Looking ahead, governments and businesses must make strategic choices. Policymakers should consider establishing national AI trusts or public investment vehicles to steward long-term infrastructure and model development. Regulatory sandboxes can help balance innovation and oversight in frontier research. Meanwhile, companies should prepare for a shift in value capture—away from proprietary models and toward integration, agility, and trust. In a future where AI is increasingly seen as essential infrastructure, strategic differentiation will depend less on scale and more on governance, reliability, and the ability to integrate responsibly into critical workflows.

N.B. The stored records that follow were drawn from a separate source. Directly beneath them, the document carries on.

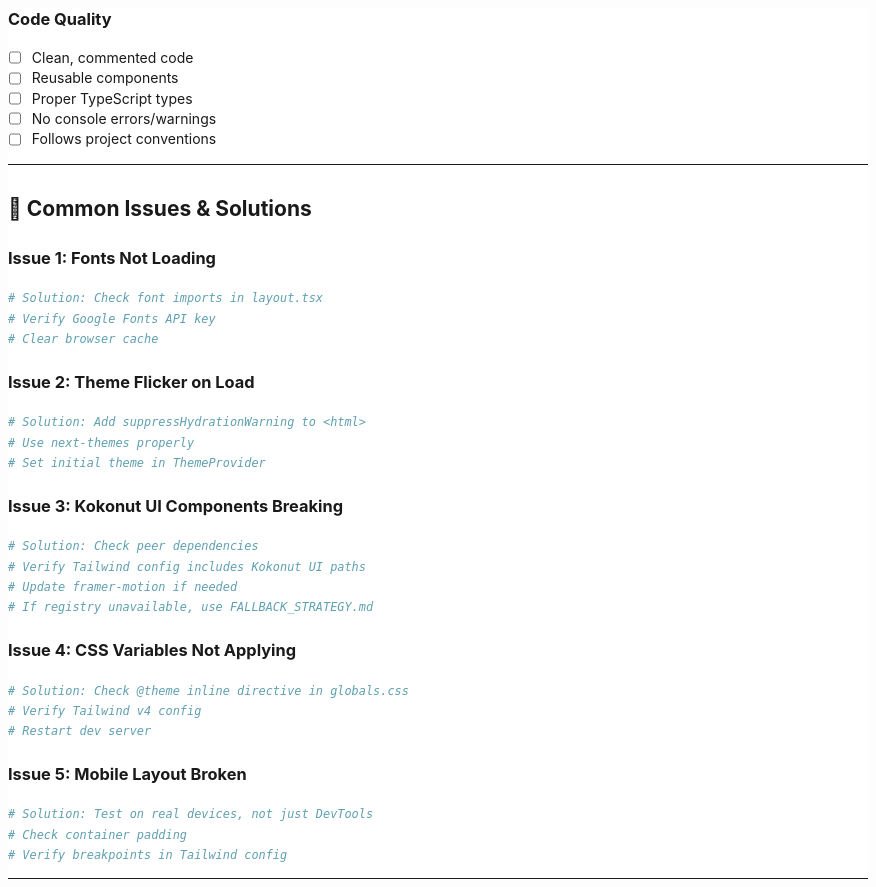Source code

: ### Code Quality

- [ ] Clean, commented code
- [ ] Reusable components
- [ ] Proper TypeScript types
- [ ] No console errors/warnings
- [ ] Follows project conventions

---

## 🚨 Common Issues & Solutions

### Issue 1: Fonts Not Loading

```bash
# Solution: Check font imports in layout.tsx
# Verify Google Fonts API key
# Clear browser cache
```

### Issue 2: Theme Flicker on Load

```bash
# Solution: Add suppressHydrationWarning to <html>
# Use next-themes properly
# Set initial theme in ThemeProvider
```

### Issue 3: Kokonut UI Components Breaking

```bash
# Solution: Check peer dependencies
# Verify Tailwind config includes Kokonut UI paths
# Update framer-motion if needed
# If registry unavailable, use FALLBACK_STRATEGY.md
```

### Issue 4: CSS Variables Not Applying

```bash
# Solution: Check @theme inline directive in globals.css
# Verify Tailwind v4 config
# Restart dev server
```

### Issue 5: Mobile Layout Broken

```bash
# Solution: Test on real devices, not just DevTools
# Check container padding
# Verify breakpoints in Tailwind config
```

---
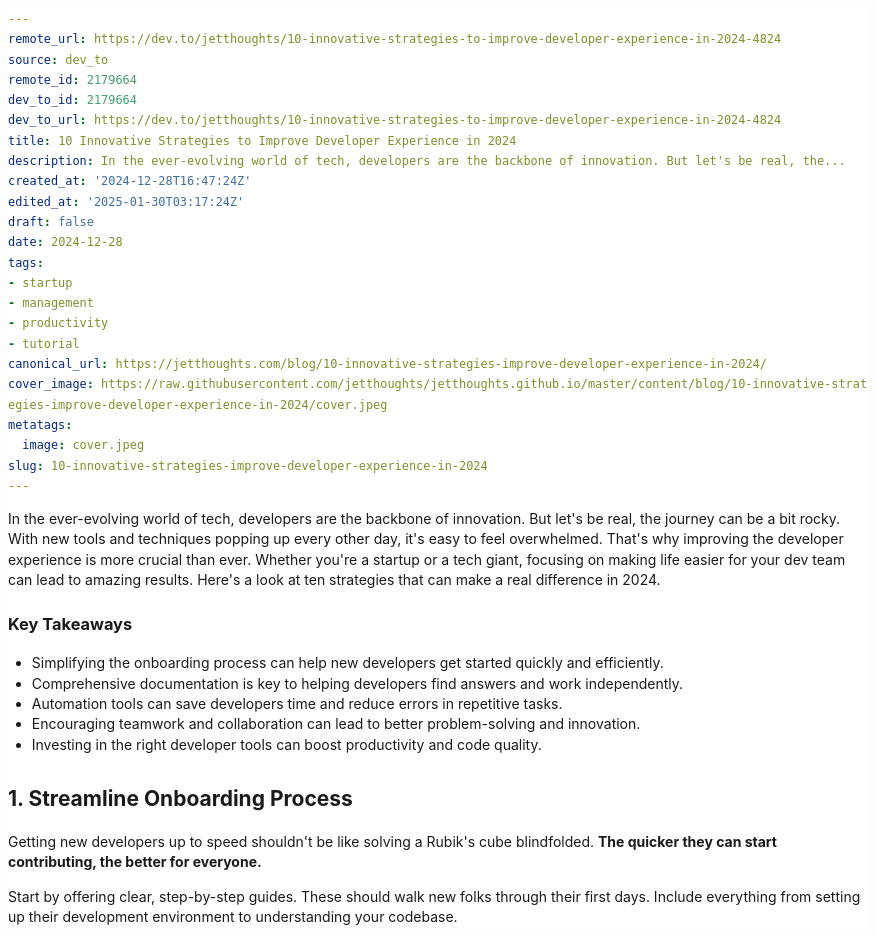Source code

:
 ```yaml
---
remote_url: https://dev.to/jetthoughts/10-innovative-strategies-to-improve-developer-experience-in-2024-4824
source: dev_to
remote_id: 2179664
dev_to_id: 2179664
dev_to_url: https://dev.to/jetthoughts/10-innovative-strategies-to-improve-developer-experience-in-2024-4824
title: 10 Innovative Strategies to Improve Developer Experience in 2024
description: In the ever-evolving world of tech, developers are the backbone of innovation. But let's be real, the...
created_at: '2024-12-28T16:47:24Z'
edited_at: '2025-01-30T03:17:24Z'
draft: false
date: 2024-12-28
tags:
- startup
- management
- productivity
- tutorial
canonical_url: https://jetthoughts.com/blog/10-innovative-strategies-improve-developer-experience-in-2024/
cover_image: https://raw.githubusercontent.com/jetthoughts/jetthoughts.github.io/master/content/blog/10-innovative-strategies-improve-developer-experience-in-2024/cover.jpeg
metatags:
  image: cover.jpeg
slug: 10-innovative-strategies-improve-developer-experience-in-2024
---
```

In the ever-evolving world of tech, developers are the backbone of innovation. But let's be real, the journey can be a bit rocky. With new tools and techniques popping up every other day, it's easy to feel overwhelmed. That's why improving the developer experience is more crucial than ever. Whether you're a startup or a tech giant, focusing on making life easier for your dev team can lead to amazing results. Here's a look at ten strategies that can make a real difference in 2024.

### Key Takeaways

*   Simplifying the onboarding process can help new developers get started quickly and efficiently.
*   Comprehensive documentation is key to helping developers find answers and work independently.
*   Automation tools can save developers time and reduce errors in repetitive tasks.
*   Encouraging teamwork and collaboration can lead to better problem-solving and innovation.
*   Investing in the right developer tools can boost productivity and code quality.

## 1\. Streamline Onboarding Process

Getting new developers up to speed shouldn't be like solving a Rubik's cube blindfolded. **The quicker they can start contributing, the better for everyone.**

Start by offering clear, step-by-step guides. These should walk new folks through their first days. Include everything from setting up their development environment to understanding your codebase.
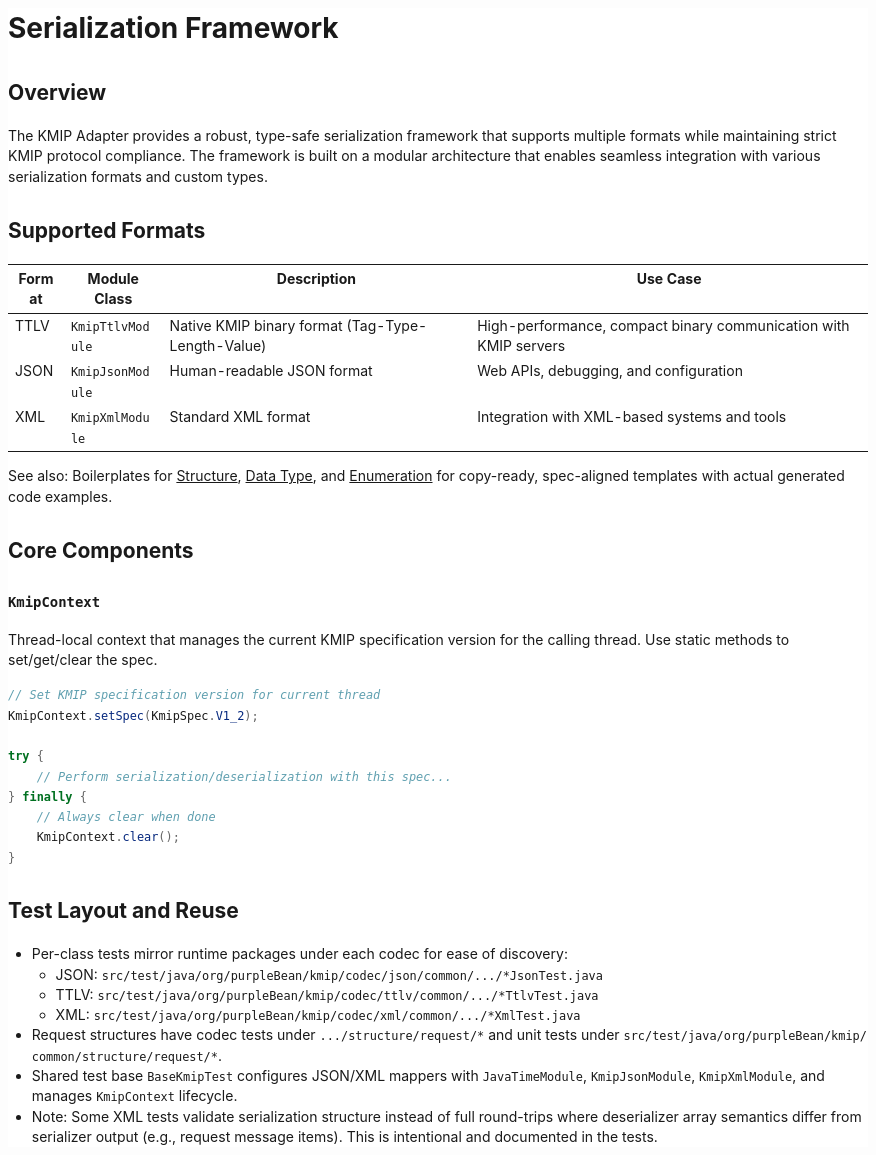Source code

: # Serialization Framework

## Overview

The KMIP Adapter provides a robust, type-safe serialization framework that supports multiple formats while maintaining strict KMIP protocol compliance. The framework is built on a modular architecture that enables seamless integration with various serialization formats and custom types.

## Supported Formats

| Format | Module Class | Description | Use Case |
|--------|--------------|-------------|----------|
| TTLV | `KmipTtlvModule` | Native KMIP binary format (Tag-Type-Length-Value) | High-performance, compact binary communication with KMIP servers |
| JSON | `KmipJsonModule` | Human-readable JSON format | Web APIs, debugging, and configuration |
| XML | `KmipXmlModule` | Standard XML format | Integration with XML-based systems and tools |

See also: Boilerplates for [Structure](../03-guides/development/boilerplate-structure.md), [Data Type](../03-guides/development/boilerplate-attribute.md), and [Enumeration](../03-guides/development/boilerplate-enum.md) for copy-ready, spec-aligned templates with actual generated code examples.

## Core Components

### `KmipContext`
Thread-local context that manages the current KMIP specification version for the calling thread. Use static methods to set/get/clear the spec.

```java
// Set KMIP specification version for current thread
KmipContext.setSpec(KmipSpec.V1_2);

try {
    // Perform serialization/deserialization with this spec...
} finally {
    // Always clear when done
    KmipContext.clear();
}
```

## Test Layout and Reuse

- Per-class tests mirror runtime packages under each codec for ease of discovery:
  - JSON: `src/test/java/org/purpleBean/kmip/codec/json/common/.../*JsonTest.java`
  - TTLV: `src/test/java/org/purpleBean/kmip/codec/ttlv/common/.../*TtlvTest.java`
  - XML: `src/test/java/org/purpleBean/kmip/codec/xml/common/.../*XmlTest.java`
- Request structures have codec tests under `.../structure/request/*` and unit tests under `src/test/java/org/purpleBean/kmip/common/structure/request/*`.
- Shared test base `BaseKmipTest` configures JSON/XML mappers with `JavaTimeModule`, `KmipJsonModule`, `KmipXmlModule`, and manages `KmipContext` lifecycle.
- Note: Some XML tests validate serialization structure instead of full round-trips where deserializer array semantics differ from serializer output (e.g., request message items). This is intentional and documented in the tests.
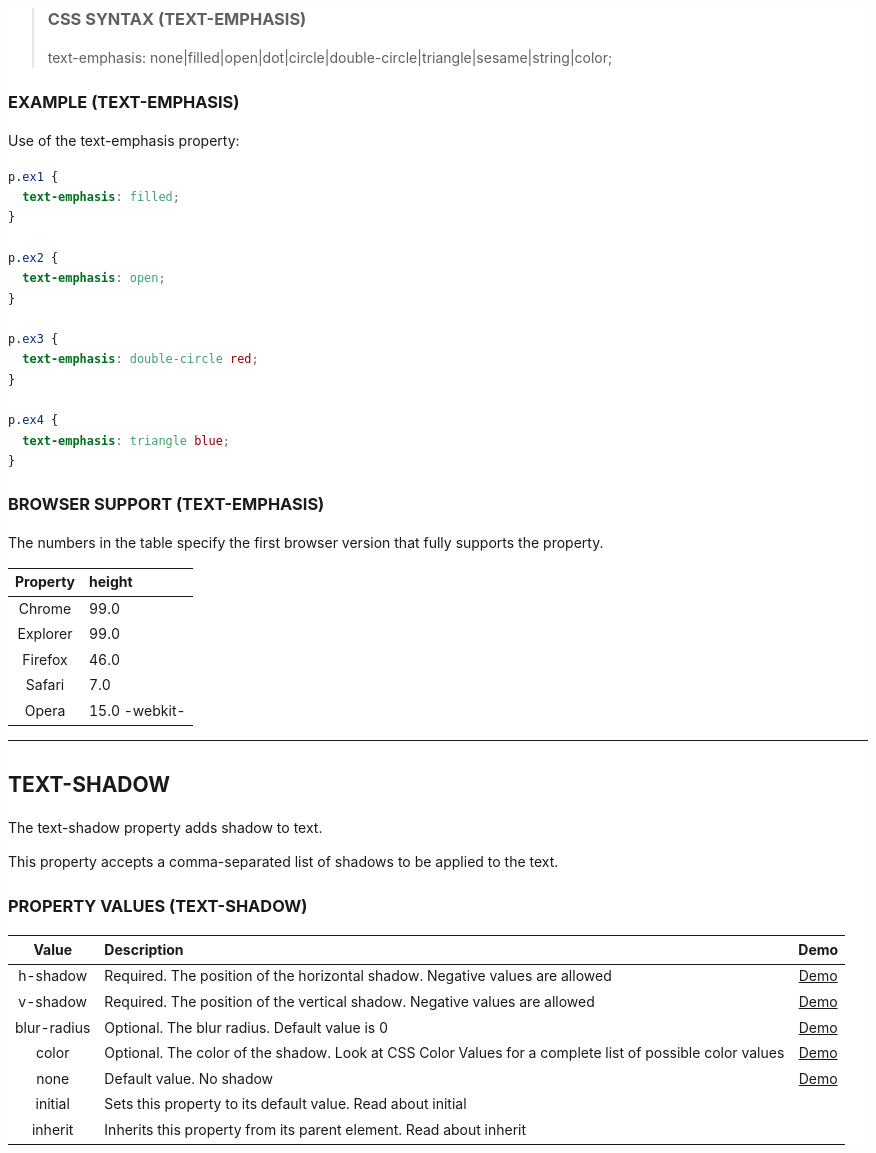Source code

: > ### CSS SYNTAX (TEXT-EMPHASIS)
>
> text-emphasis: none|filled|open|dot|circle|double-circle|triangle|sesame|string|color;

### EXAMPLE (TEXT-EMPHASIS)

Use of the text-emphasis property:

```CSS
p.ex1 {
  text-emphasis: filled;
}

p.ex2 {
  text-emphasis: open;
}

p.ex3 {
  text-emphasis: double-circle red;
}

p.ex4 {
  text-emphasis: triangle blue;
}
```

### BROWSER SUPPORT (TEXT-EMPHASIS)

The numbers in the table specify the first browser version that fully supports the property.

|    Property   |    height    |
| :-----------: | :----------- |
|   Chrome      |     99.0      |
|   Explorer    |     99.0      |
|   Firefox     |     46.0      |
|   Safari      |     7.0      |
|   Opera       |     15.0 -webkit-      |

---

## TEXT-SHADOW

The text-shadow property adds shadow to text.

This property accepts a comma-separated list of shadows to be applied to the text.

### PROPERTY VALUES (TEXT-SHADOW)

|    Value    |                      Description                      | Demo |
|:-----------:|                      :-----------                     | :--: |
|   h-shadow    |   Required. The position of the horizontal shadow. Negative values are allowed    |   [Demo](https://www.w3schools.com/cssref/playdemo.asp?filename=playcss_text-shadow)    |
|   v-shadow    |   Required. The position of the vertical shadow. Negative values are allowed  |   [Demo](https://www.w3schools.com/cssref/playdemo.asp?filename=playcss_text-shadow)    |
|   blur-radius |   Optional. The blur radius. Default value is 0   |   [Demo](https://www.w3schools.com/cssref/playdemo.asp?filename=playcss_text-shadow&preval=5px%205px%205px%20red)    |
|   color   |   Optional. The color of the shadow. Look at CSS Color Values for a complete list of possible color values    |   [Demo](https://www.w3schools.com/cssref/playdemo.asp?filename=playcss_text-shadow&preval=5px%205px%2010px%20blue)    |
|   none    |   Default value. No shadow    |   [Demo](https://www.w3schools.com/cssref/playdemo.asp?filename=playcss_text-shadow&preval=none)    |
|   initial |   Sets this property to its default value. Read about initial |   |
|   inherit |   Inherits this property from its parent element. Read about inherit  |   |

So, could AI become a public utility? The answer is not simply yes or no. Rather, it is already happening, gradually and unevenly. In some countries, AI infrastructure is being built, funded, or governed with clear public-interest mandates. In others, debates are still in their early stages. But the underlying logic—concerning criticality, concentration, security, and safety—mirrors the path that utilities like electricity and telecommunications have followed in the past.

AI will likely not be a utility in the traditional sense, owned and operated entirely by the state. But it will require utility-like governance: public accountability, systemic oversight, and equitable access. The real strategic question is not whether AI will be governed as a utility—but how quickly we recognize its public importance, and whether we act early enough to shape its trajectory for the benefit of all.